Exercise requirements
Print the entries exactly as they appear, and omit any images.

Data for analysis
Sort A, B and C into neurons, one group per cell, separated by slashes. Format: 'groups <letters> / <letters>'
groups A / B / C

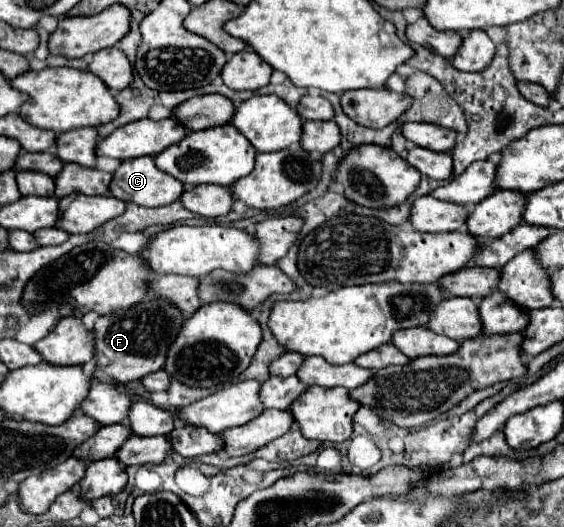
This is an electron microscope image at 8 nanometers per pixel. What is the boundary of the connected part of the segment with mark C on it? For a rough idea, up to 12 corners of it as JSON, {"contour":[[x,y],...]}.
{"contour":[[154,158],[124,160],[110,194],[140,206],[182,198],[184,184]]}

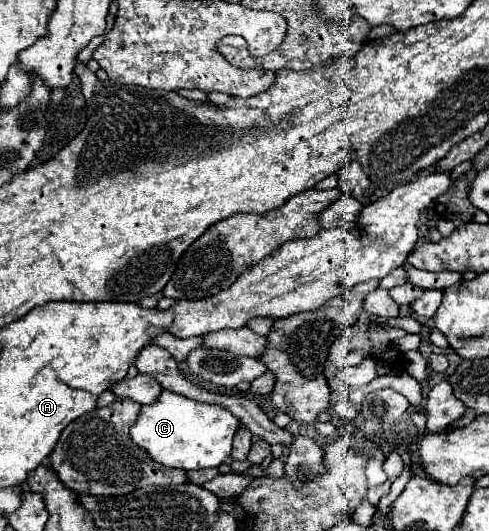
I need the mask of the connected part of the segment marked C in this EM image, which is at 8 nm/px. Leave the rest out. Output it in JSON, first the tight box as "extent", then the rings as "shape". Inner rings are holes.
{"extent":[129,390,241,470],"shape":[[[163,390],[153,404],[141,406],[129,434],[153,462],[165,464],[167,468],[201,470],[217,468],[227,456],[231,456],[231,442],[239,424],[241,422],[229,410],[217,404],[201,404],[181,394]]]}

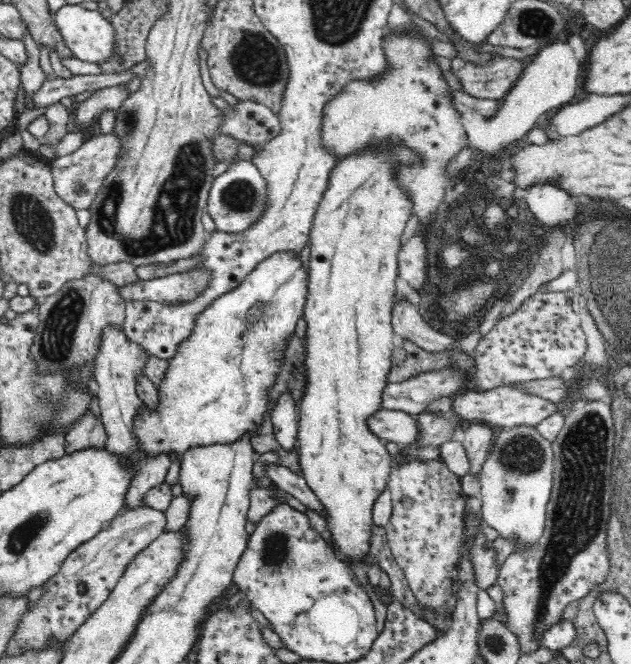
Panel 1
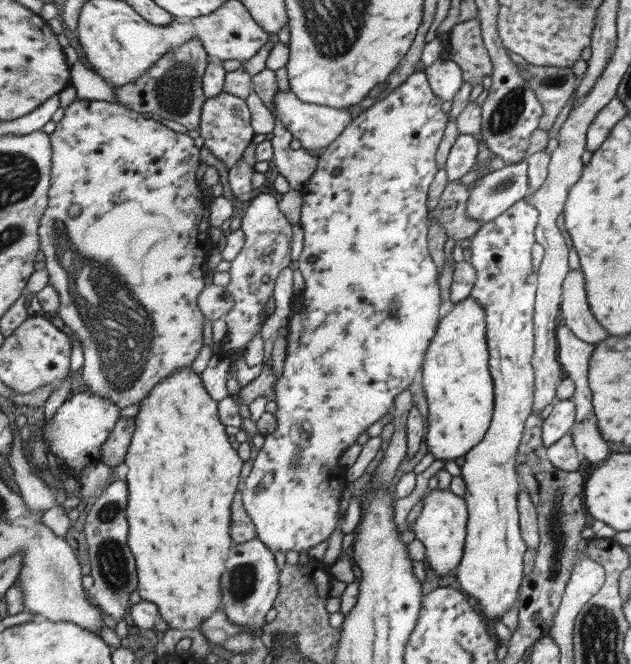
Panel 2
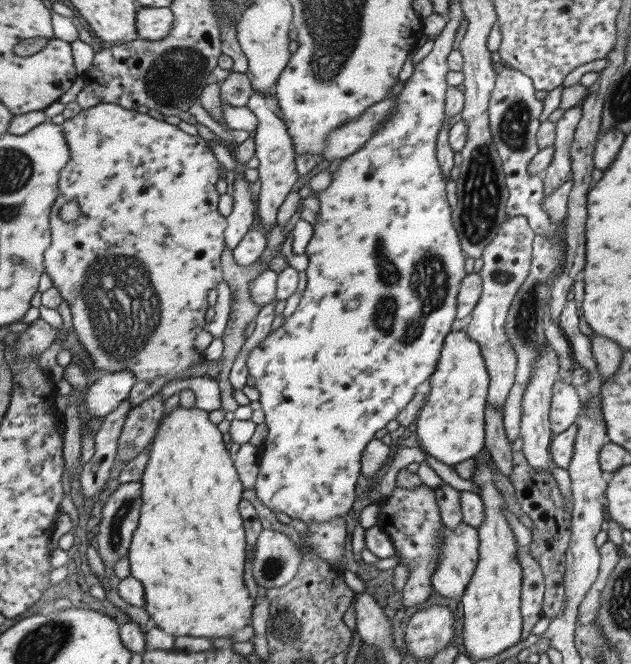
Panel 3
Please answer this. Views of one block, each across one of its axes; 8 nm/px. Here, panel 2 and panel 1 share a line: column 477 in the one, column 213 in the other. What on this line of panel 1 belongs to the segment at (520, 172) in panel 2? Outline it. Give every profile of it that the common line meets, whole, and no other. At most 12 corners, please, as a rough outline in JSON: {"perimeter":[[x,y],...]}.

Finished task
Sort A, B and C into neurons, one group per cell, separated by slashes. Format: 'groups <letters> / <letters>'
groups A / B / C

This is an electron microscope image at 8 nanometers per pixel. What is the boundary of the connected part of the segment with mark C on it? For a rough idea, up to 12 corners of it as JSON, {"contour":[[x,y],...]}.
{"contour":[[154,158],[124,160],[110,194],[140,206],[182,198],[184,184]]}

I need the mask of the connected part of the segment marked C in this EM image, which is at 8 nm/px. Leave the rest out. Output it in JSON, first the tight box as "extent", then the rings as "shape". Inner rings are holes.
{"extent":[129,390,241,470],"shape":[[[163,390],[153,404],[141,406],[129,434],[153,462],[165,464],[167,468],[201,470],[217,468],[227,456],[231,456],[231,442],[239,424],[241,422],[229,410],[217,404],[201,404],[181,394]]]}

Panel 1
Panel 2
Panel 3
Please answer this. Views of one block, each across one of its axes; 8 nm/px. Here, panel 2 and panel 1 share a line: column 477 in the one, column 213 in the other. What on this line of panel 1 belongs to the segment at (520, 172) in panel 2? Outline it. Give every profile of it that the common line meets, whole, and no other. At most 12 corners, please, as a rough outline in JSON: {"perimeter":[[x,y],...]}.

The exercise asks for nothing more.